[Saved data entries]
════

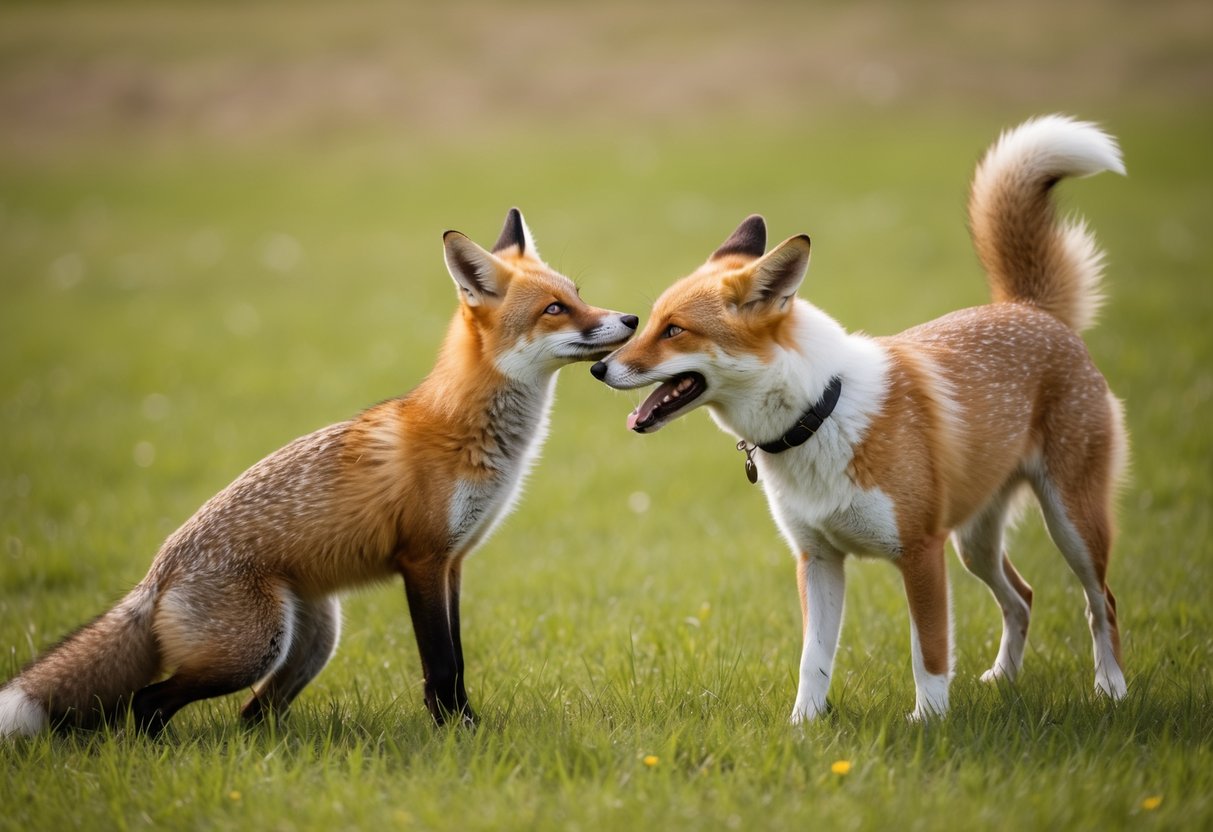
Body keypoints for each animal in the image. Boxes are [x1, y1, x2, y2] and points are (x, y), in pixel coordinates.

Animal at [0, 208, 637, 738]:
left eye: (578, 295)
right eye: (555, 309)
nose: (630, 317)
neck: (468, 430)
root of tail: (157, 572)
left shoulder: (454, 561)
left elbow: (455, 660)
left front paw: (465, 727)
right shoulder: (423, 560)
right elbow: (440, 665)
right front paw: (459, 735)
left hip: (311, 643)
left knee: (250, 713)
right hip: (254, 648)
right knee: (147, 701)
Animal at [591, 115, 1129, 721]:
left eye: (674, 330)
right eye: (651, 322)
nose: (600, 367)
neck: (821, 415)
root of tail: (1028, 308)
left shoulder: (920, 553)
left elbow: (929, 655)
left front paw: (928, 724)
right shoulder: (818, 559)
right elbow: (813, 661)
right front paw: (802, 726)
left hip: (1069, 524)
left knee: (1101, 603)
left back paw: (1111, 688)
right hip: (974, 544)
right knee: (1024, 597)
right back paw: (1004, 679)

════

Activity>
The answer is each line from the entries above in which the word "elbow" occurs.

Response area>
left elbow: (455, 660)
right elbow: (440, 665)
left elbow: (929, 655)
right elbow: (813, 661)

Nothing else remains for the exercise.